The efficacy of weekly docetaxel for metastatic castration-resistant prostate cancer is not established, as the weekly arm did not demonstrate an overall survival advantage compared to the mitoxantrone control arm 2.

• Key points:
  • No overall survival advantage was demonstrated with weekly docetaxel compared to mitoxantrone.
  • The every 3 week arm showed a statistically significant overall survival advantage compared to mitoxantrone.

From the Research

Efficacy of Weekly Docetaxel for Metastatic Castration-Resistant Prostate Cancer

• The efficacy of weekly docetaxel for metastatic castration-resistant prostate cancer has been studied in several trials 3, 4, 5.
• A study published in 2012 found that treatment with docetaxel in combination with prednisone resulted in an overall PSA response of 73% and a median overall survival of 18.7 months 3.
• Another study published in 2018 found that Abiraterone Acetate, Cabazitaxel, and Enzalutamide presented similar benefits in terms of overall survival compared to control arms, with Enzalutamide showing superiority over progression-free survival and PSA response 4.
• However, the optimal schedule for docetaxel administration (e.g. weekly vs. every 3 weeks) is not clearly established, with one study finding no significant differences between a three-weekly and a three-of-four-weekly schedule 3.

Safety and Tolerability

• Docetaxel has been shown to be generally well-tolerated, with common side effects including myelosuppression, neurotoxicity, and fatigue 3, 5.
• A study published in 2012 found that treatment with docetaxel was well-tolerated, with only two patients withdrawn due to non-haematological toxicity 3.
• Another study published in 2018 found that Abiraterone Acetate presented no significant toxicities compared to control arms 4.

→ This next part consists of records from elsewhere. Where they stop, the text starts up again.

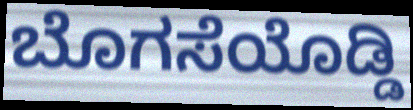
ಬೊಗಸೆಯೊಡ್ಡಿ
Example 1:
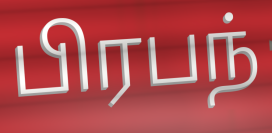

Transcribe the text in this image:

பிரபந்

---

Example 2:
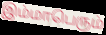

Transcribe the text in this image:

இம்மாபெரும்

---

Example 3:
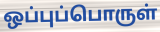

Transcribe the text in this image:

ஒப்புப்பொருள்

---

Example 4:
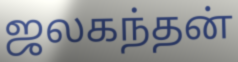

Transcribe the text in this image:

ஜலகந்தன்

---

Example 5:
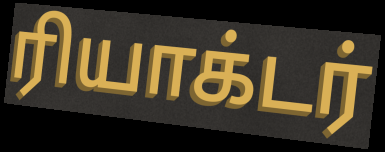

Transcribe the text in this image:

ரியாக்டர்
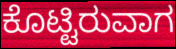
ಕೊಟ್ಟಿರುವಾಗ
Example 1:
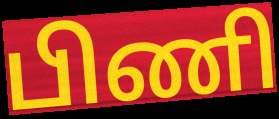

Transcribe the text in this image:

பிணி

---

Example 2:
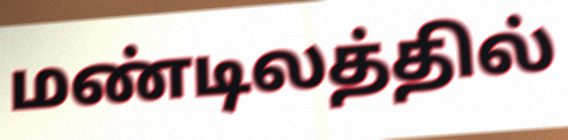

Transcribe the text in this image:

மண்டிலத்தில்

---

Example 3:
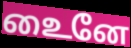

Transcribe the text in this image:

உைனே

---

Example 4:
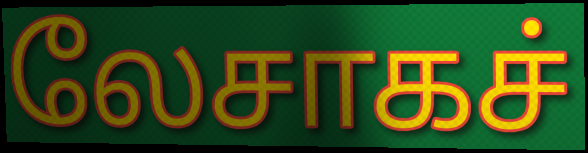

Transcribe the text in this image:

லேசாகச்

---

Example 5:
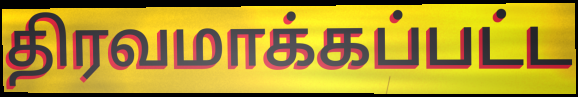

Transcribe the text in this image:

திரவமாக்கப்பட்ட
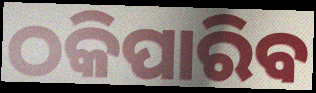
ଠକିପାରିବ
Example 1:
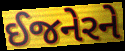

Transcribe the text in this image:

ઈજનેરને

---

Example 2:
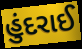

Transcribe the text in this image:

હુંદરાઈ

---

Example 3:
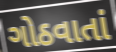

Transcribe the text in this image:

ગોઠવાતાં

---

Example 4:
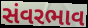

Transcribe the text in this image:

સંવરભાવ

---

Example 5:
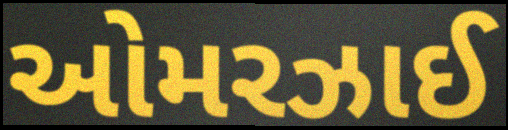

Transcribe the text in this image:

ઓમરઝાઈ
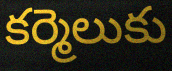
కర్మెలుకు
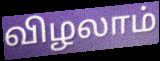
விழலாம்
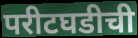
परीटघडीची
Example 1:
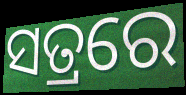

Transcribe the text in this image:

ସତ୍ରରେ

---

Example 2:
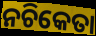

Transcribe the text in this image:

ନଚିକେତା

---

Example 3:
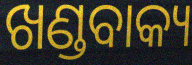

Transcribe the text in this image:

ଖଣ୍ଡବାକ୍ୟ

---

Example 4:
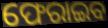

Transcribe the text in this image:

ଫେରାଇବ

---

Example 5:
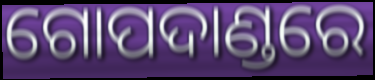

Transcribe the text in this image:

ଗୋପଦାଣ୍ଡରେ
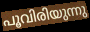
പൂവിരിയുന്നു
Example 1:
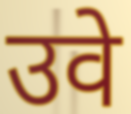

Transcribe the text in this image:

उवे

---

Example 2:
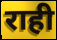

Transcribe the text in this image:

राही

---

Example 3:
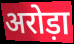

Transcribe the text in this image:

अरोड़ा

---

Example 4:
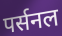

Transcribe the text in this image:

पर्सनल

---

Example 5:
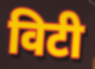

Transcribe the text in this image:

विटी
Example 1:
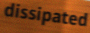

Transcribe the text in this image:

dissipated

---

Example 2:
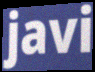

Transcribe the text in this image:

javi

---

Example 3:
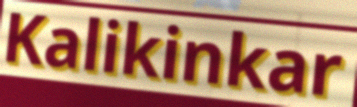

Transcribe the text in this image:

Kalikinkar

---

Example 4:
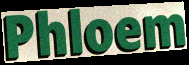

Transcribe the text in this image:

Phloem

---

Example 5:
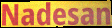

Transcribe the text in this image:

Nadesan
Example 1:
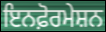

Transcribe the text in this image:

ਇਨਫ਼ੋਰਮੇਸ਼ਨ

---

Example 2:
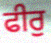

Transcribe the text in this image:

ਫੀਰੁ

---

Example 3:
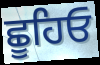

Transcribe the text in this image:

ਛੂਹਿਓ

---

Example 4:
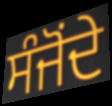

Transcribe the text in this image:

ਸੰਜੋਂਦੇ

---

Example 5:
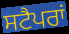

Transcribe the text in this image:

ਸਟੈਪਰਾਂ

Comparison to Other Treatments

• Docetaxel has been compared to other treatments, including cabazitaxel and abiraterone, in several studies 6, 4.
• A study published in 2017 found that cabazitaxel did not demonstrate superiority over docetaxel in terms of overall survival in patients with chemotherapy-naïve metastatic castration-resistant prostate cancer 6.
• Another study published in 2018 found that Abiraterone Acetate, Cabazitaxel, and Enzalutamide presented similar benefits in terms of overall survival compared to control arms 4.